La soluzione è non scegliere: si tiene la voce non compressa e le si affianca una copia compressa moltissimo, mescolandola sotto a basso volume. La copia compressa riempie i buchi nei momenti piano; l'originale conserva i picchi e la dinamica.

Come si imposta

Manda la voce a un canale ausiliario. Su quel canale metti un compressore con rapporto alto (8:1 o più) e soglia bassa, in modo da ridurre di 10-15 dB. Poi alza quel canale finché non lo senti appena — di solito 15-20 dB sotto la voce principale.
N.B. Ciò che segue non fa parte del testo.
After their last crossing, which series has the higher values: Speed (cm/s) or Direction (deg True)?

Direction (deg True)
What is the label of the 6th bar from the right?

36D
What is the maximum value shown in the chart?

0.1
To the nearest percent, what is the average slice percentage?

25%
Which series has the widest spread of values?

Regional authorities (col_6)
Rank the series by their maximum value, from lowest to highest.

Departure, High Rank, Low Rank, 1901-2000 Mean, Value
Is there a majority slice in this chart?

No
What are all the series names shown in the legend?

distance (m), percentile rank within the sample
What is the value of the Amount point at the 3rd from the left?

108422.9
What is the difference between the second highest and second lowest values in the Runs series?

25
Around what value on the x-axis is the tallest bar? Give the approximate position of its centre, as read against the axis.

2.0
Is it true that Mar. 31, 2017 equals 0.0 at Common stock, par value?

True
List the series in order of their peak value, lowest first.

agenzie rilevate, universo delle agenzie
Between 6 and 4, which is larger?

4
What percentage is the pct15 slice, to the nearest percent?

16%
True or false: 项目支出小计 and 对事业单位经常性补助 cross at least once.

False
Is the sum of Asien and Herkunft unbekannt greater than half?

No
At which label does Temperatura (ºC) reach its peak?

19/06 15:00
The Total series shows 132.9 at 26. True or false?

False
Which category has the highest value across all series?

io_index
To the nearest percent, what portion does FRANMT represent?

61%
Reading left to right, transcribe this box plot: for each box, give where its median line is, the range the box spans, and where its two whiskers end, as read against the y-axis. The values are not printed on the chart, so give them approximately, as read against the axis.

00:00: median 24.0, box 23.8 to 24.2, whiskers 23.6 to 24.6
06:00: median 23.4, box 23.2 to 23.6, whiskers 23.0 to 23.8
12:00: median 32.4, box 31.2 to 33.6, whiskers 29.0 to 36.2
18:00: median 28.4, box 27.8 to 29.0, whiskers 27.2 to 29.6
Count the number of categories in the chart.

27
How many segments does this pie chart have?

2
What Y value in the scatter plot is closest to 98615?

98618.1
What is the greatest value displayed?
Non deve essere udibile come effetto: deve solo far sembrare la voce più presente.

I raddoppi e i cori

  • Raddoppio: canta la stessa parte una seconda volta e mettila al centro sotto la principale, molto più bassa. Ispessisce senza allargare.
  • Cori larghi: due prese diverse, una tutta a sinistra e una tutta a destra. Creano ampiezza e lasciano il centro alla voce principale.
  • Il ritornello: se vuoi che esploda, aggiungi i cori larghi solo lì. È il modo più efficace di far sembrare enorme un ritornello.

Domande frequenti

In che ordine si mettono gli effetti sulla voce?

Filtro passa-alto, EQ sottrattivo, compressore, de-esser, EQ additivo, e infine riverbero e delay in mandata separata. L'ordine conta: comprimere prima di togliere le frequenze fastidiose significa far reagire il compressore proprio a quelle.

Perché la mia voce non si sente nel mix?

Quasi sempre perché qualcos'altro occupa la sua stessa fascia di frequenza, tipicamente fra 1 e 4 kHz: chitarre, tastiere, cori. Il rimedio è togliere spazio agli altri, non alzare la voce — alzarla la stacca dal brano invece di metterla davanti.

Quanto devo comprimere la voce?

Una riduzione di 3-6 dB sui picchi è un punto di partenza ragionevole per la voce cantata. Se ti serve molto di più, meglio usare due compressori leggeri in serie che uno pesante: il risultato è molto più naturale.

Come si tolgono le esse fastidiose?

Con un de-esser, che è un compressore che agisce solo sulla banda delle sibilanti, di solito fra 5 e 9 kHz. Va messo dopo il compressore principale, perché è la compressione a esaltare le esse. Se sono pochissimi punti, abbassarli a mano sulla forma d'onda dà il risultato migliore.